Ten years ago I wrote on LinkedIn about surviving the issue of a single AWS availability zone failure during a sizable storm cell in Sydney: Weathering the Cloud Storm: AWS AP-Southeast-2 LSE, 5 June 2016.

I have not seen many AZ failures in the last decade, but there is one this week in the UAE Region.

Let’s not talk about cause of the power outage; there’s a lot of stories and not much verified facts. But the power went off, and it was an incident.

It is always worth checking the private health dashboards in these situations, and rechecking them regularly. Many people think they will instantly reach out to their AWS Account team, but in the heat of an incident (Large Scale Event), they are playing catch up as well from the same limited information. Using the health dashboard is a scalable way to get operational information out to the large number of clients.

It is an interesting approach, and one that many organisations should look at in developing their own crisis comms approaches. Rather than having people spend time on the phone during an issue, direct them to a rapidly updated dashboard, and have more people fixing the issue rather than talking about it!

As was the case 10 years ago, workloads that are deployed using the ell-Architected frameworks, and use multiple Availability Zones in an active-active fashion have a good chance of surviving an AZ outage. AutoScale deployments of EC2 Virtual machine Instances should rebalance in the remaining configured Availability Zones.

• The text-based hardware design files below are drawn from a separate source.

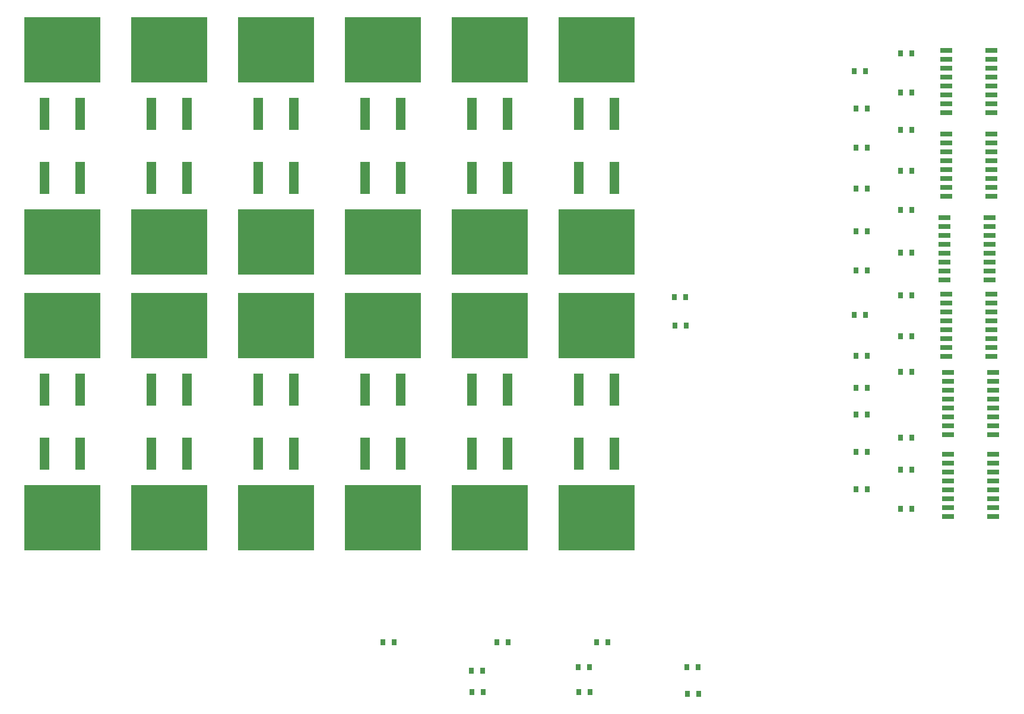
<source format=gbp>
G04 Layer_Color=128*
%FSAX25Y25*%
%MOIN*%
G70*
G01*
G75*
%ADD16R,0.03100X0.03800*%
%ADD45R,0.07008X0.02835*%
%ADD46R,0.05315X0.18110*%
%ADD47R,0.42520X0.37008*%
D16*
X0491300Y0325000D02*
D03*
X0485000D02*
D03*
X0484700Y0341000D02*
D03*
X0491000D02*
D03*
X0370700Y0131000D02*
D03*
X0377000D02*
D03*
X0377300Y0119000D02*
D03*
X0371000D02*
D03*
X0430700Y0133000D02*
D03*
X0437000D02*
D03*
X0437300Y0119000D02*
D03*
X0431000D02*
D03*
X0491700Y0133000D02*
D03*
X0498000D02*
D03*
X0498300Y0118000D02*
D03*
X0492000D02*
D03*
X0593000Y0447000D02*
D03*
X0586700D02*
D03*
X0618000Y0299000D02*
D03*
X0611700D02*
D03*
X0592000Y0468000D02*
D03*
X0585700D02*
D03*
X0618000Y0478000D02*
D03*
X0611700D02*
D03*
X0592000Y0331000D02*
D03*
X0585700D02*
D03*
X0618000Y0342000D02*
D03*
X0611700D02*
D03*
X0593000Y0308000D02*
D03*
X0586700D02*
D03*
X0618000Y0319000D02*
D03*
X0611700D02*
D03*
X0618000Y0456000D02*
D03*
X0611700D02*
D03*
X0593000Y0425000D02*
D03*
X0586700D02*
D03*
X0618000Y0435000D02*
D03*
X0611700D02*
D03*
X0593000Y0290000D02*
D03*
X0586700D02*
D03*
X0593000Y0402000D02*
D03*
X0586700D02*
D03*
X0618000Y0412000D02*
D03*
X0611700D02*
D03*
X0618000Y0262000D02*
D03*
X0611700D02*
D03*
X0593000Y0275000D02*
D03*
X0586700D02*
D03*
X0618000Y0244000D02*
D03*
X0611700D02*
D03*
X0593000Y0254000D02*
D03*
X0586700D02*
D03*
X0593000Y0378000D02*
D03*
X0586700D02*
D03*
X0618000Y0390000D02*
D03*
X0611700D02*
D03*
X0593000Y0356000D02*
D03*
X0586700D02*
D03*
X0618000Y0366000D02*
D03*
X0611700D02*
D03*
X0618000Y0222000D02*
D03*
X0611700D02*
D03*
X0593000Y0233000D02*
D03*
X0586700D02*
D03*
X0321000Y0147000D02*
D03*
X0327300D02*
D03*
X0385000D02*
D03*
X0391300D02*
D03*
X0441000D02*
D03*
X0447300D02*
D03*
D45*
X0663811Y0217567D02*
D03*
Y0222567D02*
D03*
Y0227567D02*
D03*
Y0232567D02*
D03*
Y0237567D02*
D03*
Y0242567D02*
D03*
Y0247567D02*
D03*
Y0252567D02*
D03*
X0638378D02*
D03*
Y0247567D02*
D03*
Y0242567D02*
D03*
Y0237567D02*
D03*
Y0232567D02*
D03*
Y0227567D02*
D03*
Y0222567D02*
D03*
Y0217567D02*
D03*
X0663811Y0263567D02*
D03*
Y0268567D02*
D03*
Y0273567D02*
D03*
Y0278567D02*
D03*
Y0283567D02*
D03*
Y0288567D02*
D03*
Y0293567D02*
D03*
Y0298567D02*
D03*
X0638378D02*
D03*
Y0293567D02*
D03*
Y0288567D02*
D03*
Y0283567D02*
D03*
Y0278567D02*
D03*
Y0273567D02*
D03*
Y0268567D02*
D03*
Y0263567D02*
D03*
X0662811Y0307567D02*
D03*
Y0312567D02*
D03*
Y0317567D02*
D03*
Y0322567D02*
D03*
Y0327567D02*
D03*
Y0332567D02*
D03*
Y0337567D02*
D03*
Y0342567D02*
D03*
X0637378D02*
D03*
Y0337567D02*
D03*
Y0332567D02*
D03*
Y0327567D02*
D03*
Y0322567D02*
D03*
Y0317567D02*
D03*
Y0312567D02*
D03*
Y0307567D02*
D03*
X0662811Y0444567D02*
D03*
Y0449567D02*
D03*
Y0454567D02*
D03*
Y0459567D02*
D03*
Y0464567D02*
D03*
Y0469567D02*
D03*
Y0474567D02*
D03*
Y0479567D02*
D03*
X0637378D02*
D03*
Y0474567D02*
D03*
Y0469567D02*
D03*
Y0464567D02*
D03*
Y0459567D02*
D03*
Y0454567D02*
D03*
Y0449567D02*
D03*
Y0444567D02*
D03*
X0661811Y0350567D02*
D03*
Y0355567D02*
D03*
Y0360567D02*
D03*
Y0365567D02*
D03*
Y0370567D02*
D03*
Y0375567D02*
D03*
Y0380567D02*
D03*
Y0385567D02*
D03*
X0636378D02*
D03*
Y0380567D02*
D03*
Y0375567D02*
D03*
Y0370567D02*
D03*
Y0365567D02*
D03*
Y0360567D02*
D03*
Y0355567D02*
D03*
Y0350567D02*
D03*
X0662811Y0397567D02*
D03*
Y0402567D02*
D03*
Y0407567D02*
D03*
Y0412567D02*
D03*
Y0417567D02*
D03*
Y0422567D02*
D03*
Y0427567D02*
D03*
Y0432567D02*
D03*
X0637378D02*
D03*
Y0427567D02*
D03*
Y0422567D02*
D03*
Y0417567D02*
D03*
Y0412567D02*
D03*
Y0407567D02*
D03*
Y0402567D02*
D03*
Y0397567D02*
D03*
D46*
X0331000Y0444000D02*
D03*
X0311000D02*
D03*
X0331000Y0289000D02*
D03*
X0311000D02*
D03*
X0271000D02*
D03*
X0251000D02*
D03*
X0131000Y0253000D02*
D03*
X0151000D02*
D03*
X0431000Y0408000D02*
D03*
X0451000D02*
D03*
Y0444000D02*
D03*
X0431000D02*
D03*
X0151000Y0289000D02*
D03*
X0131000D02*
D03*
X0251000Y0253000D02*
D03*
X0271000D02*
D03*
X0151000Y0444000D02*
D03*
X0131000D02*
D03*
Y0408000D02*
D03*
X0151000D02*
D03*
X0311000Y0253000D02*
D03*
X0331000D02*
D03*
X0251000Y0408000D02*
D03*
X0271000D02*
D03*
X0371000Y0253000D02*
D03*
X0391000D02*
D03*
X0371000Y0408000D02*
D03*
X0391000D02*
D03*
Y0444000D02*
D03*
X0371000D02*
D03*
X0391000Y0289000D02*
D03*
X0371000D02*
D03*
X0211000D02*
D03*
X0191000D02*
D03*
Y0253000D02*
D03*
X0211000D02*
D03*
Y0444000D02*
D03*
X0191000D02*
D03*
Y0408000D02*
D03*
X0211000D02*
D03*
X0431000Y0253000D02*
D03*
X0451000D02*
D03*
X0271000Y0444000D02*
D03*
X0251000D02*
D03*
X0451000Y0289000D02*
D03*
X0431000D02*
D03*
X0311000Y0408000D02*
D03*
X0331000D02*
D03*
D47*
X0321000Y0480024D02*
D03*
Y0325024D02*
D03*
X0261000D02*
D03*
X0141000Y0216976D02*
D03*
X0441000Y0371976D02*
D03*
Y0480024D02*
D03*
X0141000Y0325024D02*
D03*
X0261000Y0216976D02*
D03*
X0141000Y0480024D02*
D03*
Y0371976D02*
D03*
X0321000Y0216976D02*
D03*
X0261000Y0371976D02*
D03*
X0381000Y0216976D02*
D03*
Y0371976D02*
D03*
Y0480024D02*
D03*
Y0325024D02*
D03*
X0201000D02*
D03*
Y0216976D02*
D03*
Y0480024D02*
D03*
Y0371976D02*
D03*
X0441000Y0216976D02*
D03*
X0261000Y0480024D02*
D03*
X0441000Y0325024D02*
D03*
X0321000Y0371976D02*
D03*
M02*

</source>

Of course, if this advise is heeded by many other AWS cloud users, then all clients will have AutoScale groups making similar demands for capacity within the same small window. The best chance you have is to ensure that you are deployed across three Availability Zones (if there are three in your operational Region).

The same goes with any RDS configured instances; your standbys must be able to run from any of the operational Availability Zones, and the same situation exists if you have configured only two AZs when three exist: an automatic and immediate race for resources when an AZ goes offline.

For those that had followed Well-Architected principles and my advice from 10 years ago, then this should have been an informational event, not a critical issue. If you did get impacted, then you now know what your technical debt is. Perhaps you’ve been using cloud as “just another data canter”. Perhaps you got caught up in a migration of doing “the bare minimum to get to cloud”. Now is the time to review, and learn.